The Man Who Won’t Forget Fort Hancock’s Football Dynasty

Danny Medina built Fort Hancock into a dynasty, helping the Mustangs become one of four high schools in Texas to win four consecutive state football championships. Now he's working just to get kids to play.

Danny Medina is an assistant principal at Fort Hancock High School where he helped build the greatest six-man football dynasty in Texas history nearly four decades ago.

His title has changed, but his style has not. He is Fort Hancock’s drill sergeant.

Whenever a student earns a trip to Medina’s office, they enter a mini-museum of Fort Hancock football. Medina has all five state championship trophies from his eight-year stretch from 1986 to 1993 — four of them as head coach. He’s cut out every newspaper clipping from the era and framed it in a collage. Medina is 73 years old now, but his inner ball coach comes out when he points to these mementos and describes the discipline that earned them.

“We busted our asses in the weight room back in the 80s and 90s,” Medina said.

When the bell rang for the athletic period, every high school boy in Fort Hancock was in the weight room for 45 minutes of speed lifting. Then, they grabbed their shoulder pads and went to the field for 45 minutes of conditioning. Only after they’d finished bear crawling the field - from the 10-yard line and back, to the 20-yard line and back, and so on - and their tongues hung out of their mouths, cracked bone dry in the West Texas heat, did football practice start.

Fort Hancock’s extraordinary run was accomplished with ordinary athletes.
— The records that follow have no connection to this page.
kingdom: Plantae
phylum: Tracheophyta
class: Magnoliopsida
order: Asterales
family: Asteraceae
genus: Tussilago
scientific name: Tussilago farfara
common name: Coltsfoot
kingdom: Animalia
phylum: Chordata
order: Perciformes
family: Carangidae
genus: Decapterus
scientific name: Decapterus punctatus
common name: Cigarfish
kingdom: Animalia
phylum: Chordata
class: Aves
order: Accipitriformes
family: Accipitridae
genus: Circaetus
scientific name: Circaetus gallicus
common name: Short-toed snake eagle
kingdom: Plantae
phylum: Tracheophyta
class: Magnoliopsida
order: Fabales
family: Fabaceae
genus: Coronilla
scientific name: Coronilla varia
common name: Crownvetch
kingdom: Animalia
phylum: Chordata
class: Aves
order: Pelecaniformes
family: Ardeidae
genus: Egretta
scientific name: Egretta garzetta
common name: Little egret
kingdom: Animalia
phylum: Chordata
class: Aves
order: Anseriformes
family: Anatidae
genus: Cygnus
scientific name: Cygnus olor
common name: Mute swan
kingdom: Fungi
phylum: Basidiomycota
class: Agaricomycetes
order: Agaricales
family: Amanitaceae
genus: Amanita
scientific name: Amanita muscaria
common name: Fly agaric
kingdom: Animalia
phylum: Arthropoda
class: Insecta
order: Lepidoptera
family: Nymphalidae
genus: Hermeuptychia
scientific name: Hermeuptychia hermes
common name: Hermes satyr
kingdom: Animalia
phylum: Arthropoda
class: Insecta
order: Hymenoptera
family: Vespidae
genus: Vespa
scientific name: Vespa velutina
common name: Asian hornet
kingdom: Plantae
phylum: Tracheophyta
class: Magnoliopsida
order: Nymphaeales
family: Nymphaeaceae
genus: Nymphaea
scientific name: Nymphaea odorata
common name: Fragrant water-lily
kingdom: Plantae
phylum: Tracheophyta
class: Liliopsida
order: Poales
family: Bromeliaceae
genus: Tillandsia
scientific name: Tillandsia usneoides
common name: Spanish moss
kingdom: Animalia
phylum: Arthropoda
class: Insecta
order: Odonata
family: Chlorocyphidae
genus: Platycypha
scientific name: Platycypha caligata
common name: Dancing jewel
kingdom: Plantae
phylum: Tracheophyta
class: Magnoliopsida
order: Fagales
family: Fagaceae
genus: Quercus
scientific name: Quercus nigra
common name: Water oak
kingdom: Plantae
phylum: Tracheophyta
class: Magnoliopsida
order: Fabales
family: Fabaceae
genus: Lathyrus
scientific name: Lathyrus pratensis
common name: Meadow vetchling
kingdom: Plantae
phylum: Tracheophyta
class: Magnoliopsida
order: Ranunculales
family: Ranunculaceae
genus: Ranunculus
The other teams were physically as talented. They could run as fast. They could deliver the same hits. But they couldn’t do it for as long. The boys who came through this program graduated as men who knew there were no shortcuts to success.

“It takes a lot of heart to be a champion,” said Harvey Vargas, a wide receiver from the Class of 1990. “It’s not just given to you.”

Medina doesn’t see that heart anymore.